The new focus is a major goal in the DSIC budget, which was submitted to the City Council on Monday.

The council approves the DSIC budget each year after a public hearing, which will be held at 7 p.m. Nov. 28 in City Hall.

The DSIC plan calls for a detailed study of what businesses are needed downtown. Staff may also receive special training in recruitment. Council members were somewhat critical of the plan, saying that DSIC staff should just get started rather than studying.

“You’re over-thinking this,” Councilwoman Barbara Blanchard said, insisting that “anyone” could clearly see what basic services and supplies were not yet offered downtown.

She said DSIC doesn’t need to consult experts, as the board of directors plans to do.

“It’s beer, bread and books,” she said, using a phrase that means bars, restaurants and retail stores.

Councilman Carl Erikson asked why they hadn’t started recruiting yet.

“Shouldn’t you have been doing that already, this year?” he said.

DSIC Executive Director Jim Salengo explained that DSIC will have more time for recruitment next year because Metroplex Development Authority will take over much of the administration of the Metroplex facade grants.

“We’re able to slide more of the staff’s focus,” he said.

But he acknowledged it is a task that business owners have wanted for years. “It’s something that’s been on our radar screen, on our priority list, for several years.”

He doesn’t have a recruitment plan yet, but he said he will present a “comprehensive strategy” by the end of the year.

Until now, DSIC’s main focus has been on aesthetics.

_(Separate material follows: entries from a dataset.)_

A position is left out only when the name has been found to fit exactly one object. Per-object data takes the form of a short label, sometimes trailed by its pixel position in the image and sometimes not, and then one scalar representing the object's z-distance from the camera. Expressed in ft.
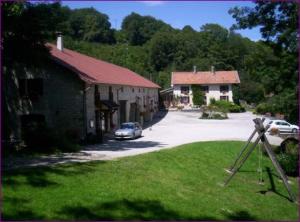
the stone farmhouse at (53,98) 99.71
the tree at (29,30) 68.95
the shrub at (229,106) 224.33
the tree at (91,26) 376.39
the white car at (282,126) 128.36
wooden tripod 53.67
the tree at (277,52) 60.75
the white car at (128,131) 106.73
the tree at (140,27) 464.16
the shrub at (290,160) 69.41
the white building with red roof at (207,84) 257.75
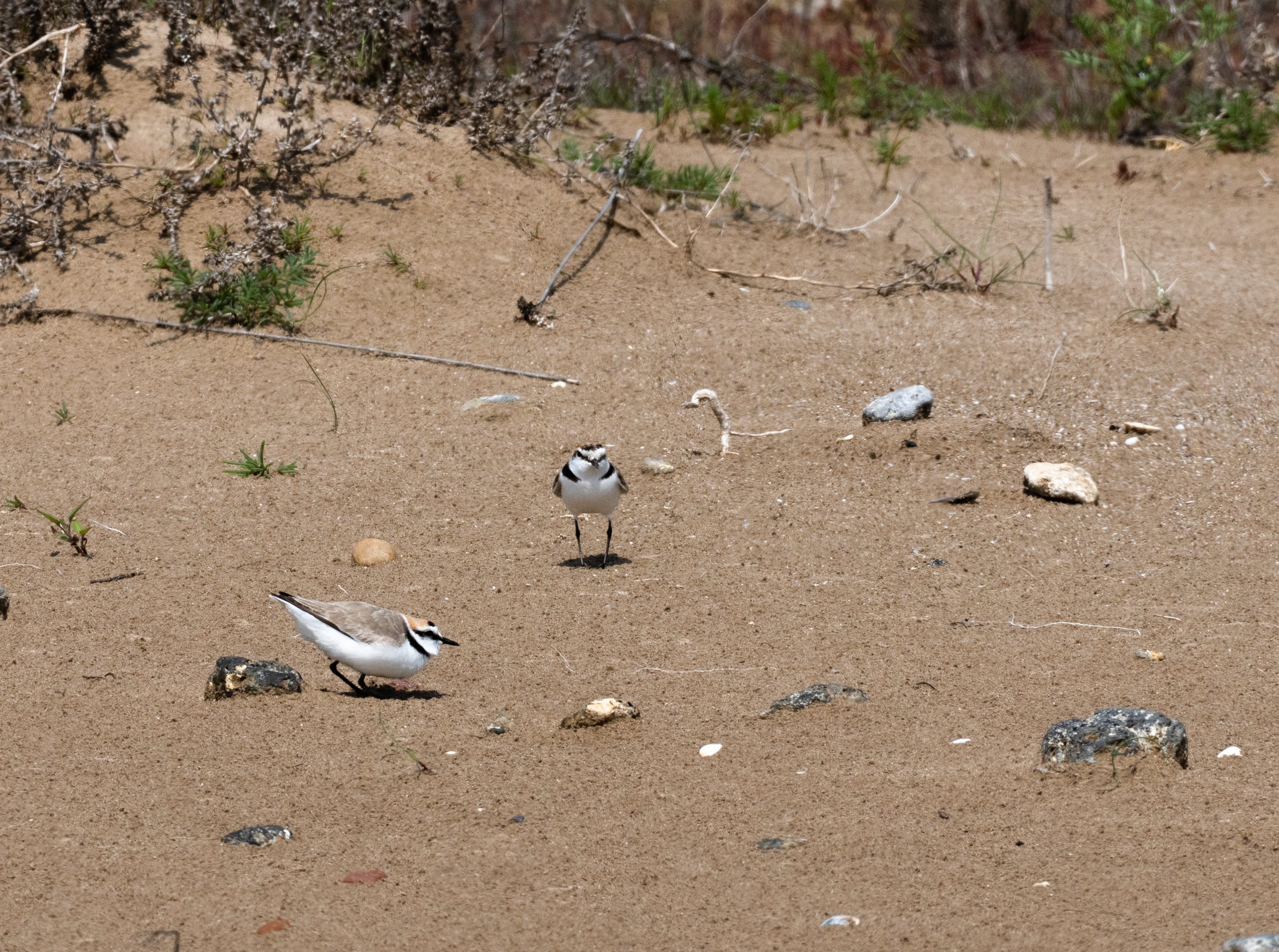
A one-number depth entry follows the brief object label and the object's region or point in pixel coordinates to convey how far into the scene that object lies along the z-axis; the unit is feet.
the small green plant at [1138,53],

It managed the facade grant program, in which businesses could get matching grants from Metroplex. DSIC also decorates the downtown, plants flowers, employs street sweepers and keeps the curb cuts shoveled in winter, among various other efforts to make the downtown inviting.

In other business Monday, the City Council agreed in committee to ban skateboarding along the new sidewalks on upper Union Street. The council will formally vote next Monday.

Groups of skateboarders have practiced tricks on the new concrete, as well as on business steps and facades. Property owners said they’ve seen some damage already, and asked the council to give police the authority to confiscate skateboarders and ticket teenagers who defy requests to stop.

Upper Union Business Improvement District Chairman Chris DiCocco said he hopes the law would prove so threatening that youth will simply stop jumping and flipping on the street.

“It gives the police a little bit of sting to move the kids along,” he said.